Grace and Peace to you this morning. Grace and Peace.

We have all heard or said at some time, “We need to think outside the box.” The problem with thinking outside the box is that to do so, you have to leave the box. As Boyd Carter used to say, the instructions for getting out of the box are clearly printed. On the outside.

We all have boxes: categories by which we make meaning of our world, boundaries of our comfort zone, inherited and learned meanings and understandings of life, ways of making sense of it all. And a lot of energy is spent defending and shoring up these boxes. Without them, life teeters on the brink of chaos, the way we understand the world is in jeopardy, our own purpose feels broken. But living in our own boxes is not the abundant life to which Jesus came to deliver us.

This reading about Abram is early in the story. We have the benefit of knowing what is coming: promises of children; new names: Abraham and Sarah; a new way of God being with humanity; the beginning of covenant.

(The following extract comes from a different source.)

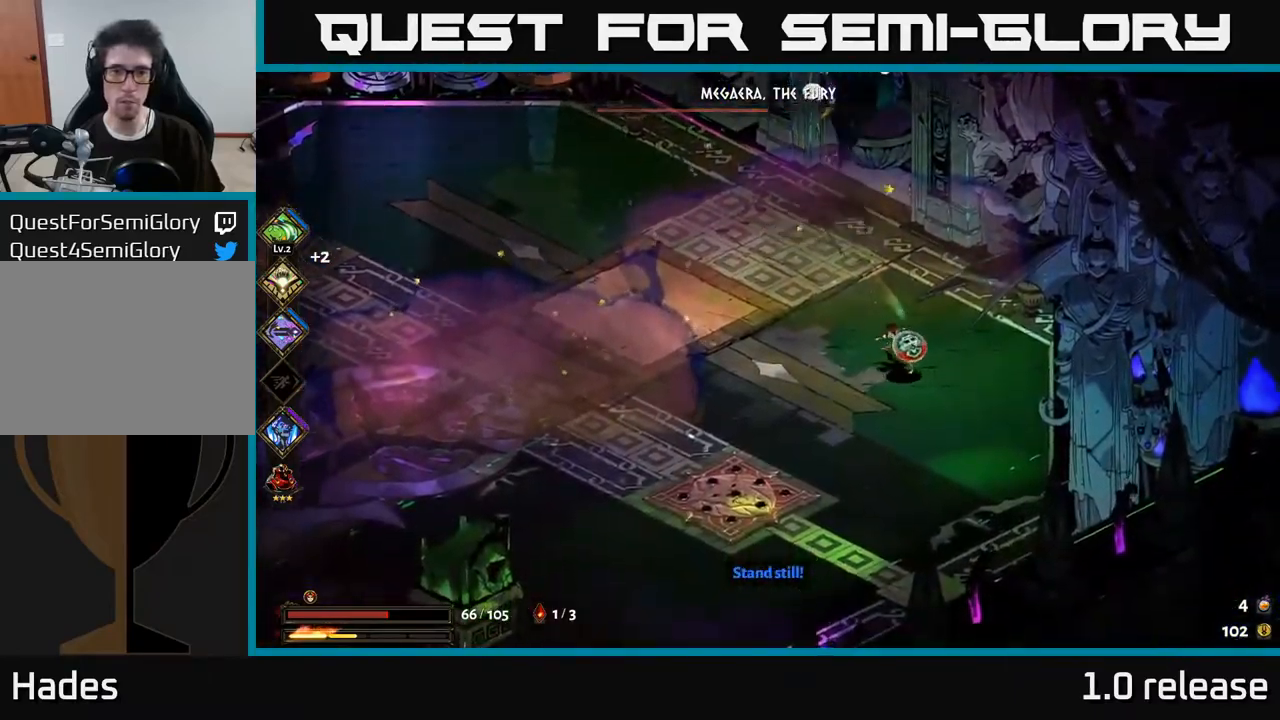
{"buttons": [], "left_stick": "left", "right_stick": "center", "events": []}
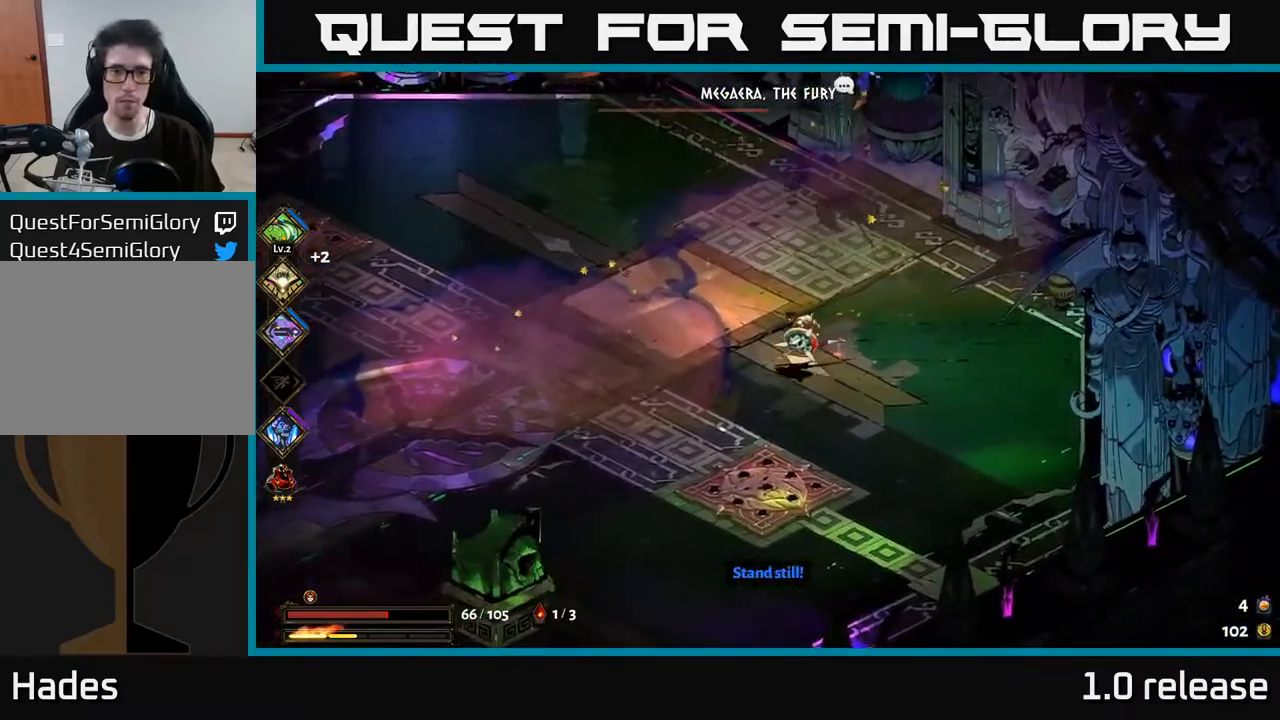
{"buttons": [], "left_stick": "left", "right_stick": "center", "events": []}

The beginning is a simple command: “Go.”

Go from your country and your kindred
and your father’s house to the land
that I will show you.

Leave the land you know, the place of your people, your family, your inheritance, and travel to a land I will show you. This command comes with a promise:

And I will make of you a great nation,
and I will bless you,
and make your name great,
so that you will be a blessing.

This is not “Come check out this cool thing.” This is “Go from all that you know and trust and love and rely on, and God will bless you and others will be blessed through you.”

“So Abram went, as the LORD had told him.” Would we? Would I? Leave all that is known and comfortable and assumed to be valuable and trustworthy? Even for the promises of God?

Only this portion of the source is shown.